(voir mafia agro-alimentaire)
Un cliché commun à presque tous les politiques, et bien sûr aux écologistes, est de pointer la responsabilité d'une démographie dite galopante dans les difficultés à parvenir au développement.... ou dans les difficultés à diminuer les émissions de CO2... (CI du 19 au 25-11-09)
C'est un cliché qui escamote les vrais problèmes et qui frise le cynisme.
En effet la question de l'adéquation des ressources alimentaires et de la production au nombre des habitants de la planète, est totalement abstraite, voire largement absurde, dans la mesure où les deux parties de l'équation ne se trouvent jamais l'une en face de l'autre, puisque plus d'un tiers des habitants de la planète ne peuvent pas s'adresser à un marché (là où une offre rencontre une demande), et n'ont même pas un lopin de terre pour produire de quoi manger ou quand ils l'ont, n'ont aucun moyen de pratiquer ne serait-ce qu'une agriculture traditionnelle .....
La réalité est que le capitalisme s'accapare les terres pour produire des aliments industrialisés en surproduction, pour les faire payer dans cette situation de surproduction (voir "mafia agro-alimentaire"), et en détruire une bonne partie ensuite, avec l'interdiction que les populations hors marché y aient accès. C'est cela le principe de fond. On voit ainsi des populations occidentales malades de surconsommation, et des populations non occidentales en état de famine, ou ne pas pouvoir accéder à la nourriture.
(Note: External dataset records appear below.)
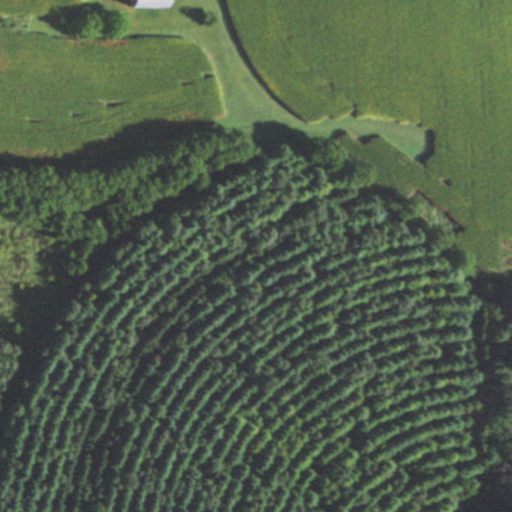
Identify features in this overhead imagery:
building: (140, 4)
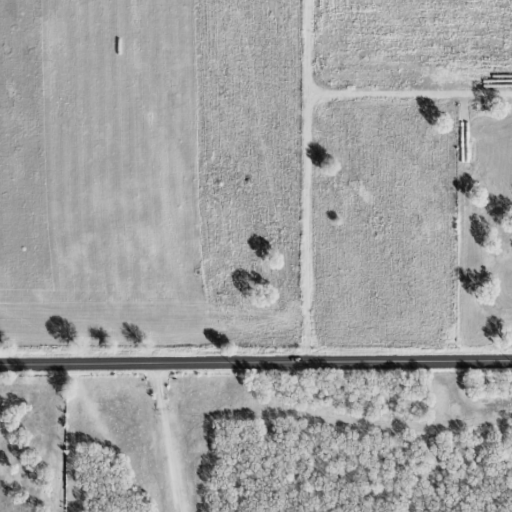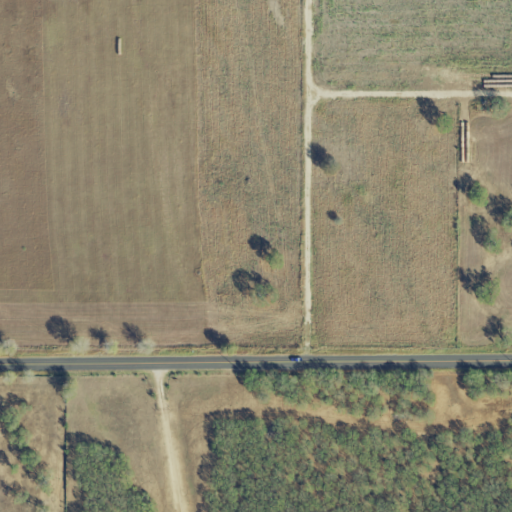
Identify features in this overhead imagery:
road: (411, 96)
road: (311, 182)
road: (256, 365)
road: (166, 438)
En outre, le principe de cet accaparement aboutit à détruire toute production traditionnelle, autonome, autosuffisante, afin qu'elle soit assujettie à l'industrie, donc au profit. Les gouvernements occidentaux ne se posent pas la question de la protection des productions agricoles des pays non ou peu capitalistes, ils se posent la question de l'appropriation des terres de ces pays, pour les soumettre à l'industrie, ou pour en faire des terres réservées pour le tourisme occidental, par exemple en Tanzanie, au Kenya, à Madagascar etc etc . De ce point de vue, oui, les peuples pauvres font trop d'enfants; oui ils sont gênants; oui il faut les éliminer, si possible, avec le prétexte de la magnifique invention du "terrorisme d'A lQaïda"; oui il faut les exterminer pour prendre leurs terres et parce que le capitalisme ne peut qu'en faire des opposants irréductibles, et des poseurs de bombes.. oui il faut leur faire la guerre et détruire leurs pays pour ensuite se les approprier pour l'industrie; oui il ne faut pas leur donner de quoi s'instruire et se soigner; oui il faut produire une idéologie malthusienne de la croissance de la population pour n'avoir pas à dire ce qu'on souhaite réellement.
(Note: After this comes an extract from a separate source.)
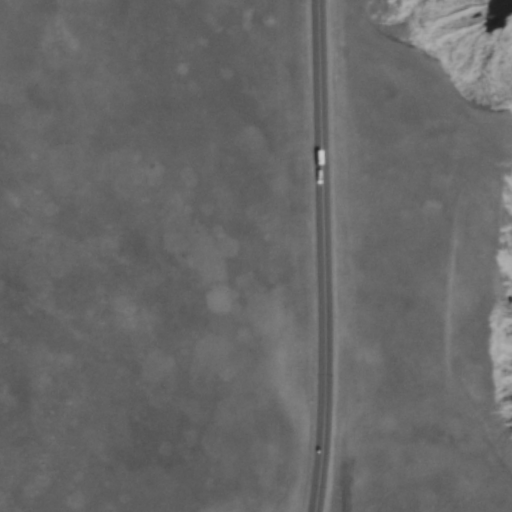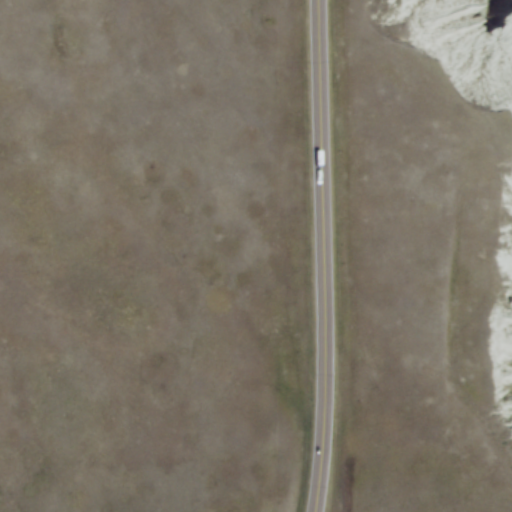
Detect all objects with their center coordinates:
road: (319, 256)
On sera bientôt 9 milliards de gens dans la monde, donc l'élimination de millions de gens en Irak, en Afghanistan, au Liban et en Palestine, au Congo, au Soudan, en Somalie, au yemen etc etc, n'est pas suffisante !
Face à cela, nombre des gens et d'ONG sont tout de même réservés pour aborder ce sujet ! On le serait à moins. Mais les journalistes n'en ont cure : "Démographie, le grand tabou", titre le Courrier International (19 au 25 novembre 2009) sous le nom de Tom Levitt.
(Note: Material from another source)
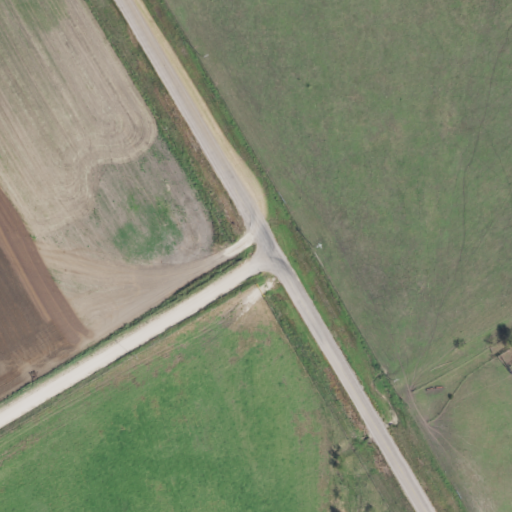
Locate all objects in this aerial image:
road: (276, 256)
road: (137, 338)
Dans un autre n° de CI (11 au 17-2010), on lit sur la Tanzanie que les bergers massaïs sont chassés de leurs terres pour le tourisme occidental... parce que le gouvernement vénal de ce pays, comme tous les gouvernements d'Afrique (mis en place ou à la solde de l'Occident), vend des terres de ses nationaux aux occidentaux. Les massaïs n'ont plus qu'à mourir de faim. Il y aura sûrement une bonne âme pour dire qu'ils font trop d'enfants... cat le tourisme devrait permettre le développement (!!) avec l'argent qu'il rapporte, mais pour qui ?
Par contre la question du droit à l'espacement des naissances pour les femmes de tous les pays, est un droit fondamental, à distinguer de ce qui précède.
Il est bien plus intéressant pourtant de poser la question de la surconsommation occidentale, dans tous les domaines. Mais peut-on la résoudre puisqu'il faut au capitalisme surproduire ? Produire juste ce qui est nécessaire est incompatible avec le capitalisme, est incompatible avec la croissance, c'est bien pour cela qu'a été inventé le crédit, afin que tout un chacun en Occident vive au-dessus de ses moyens pour acheter, acheter....
Dans ce cadre, il y a en Occident trop de production agricole (dont une partie sera payée mais détruite), trop d'élevage, trop de pollution, et ailleurs pas asez de production, un élevage souvent précaire, et beaucoup de misère. Ce n'est ni une mauvaise gestion, ni un défaut de conception. C'est la norme capitaliste.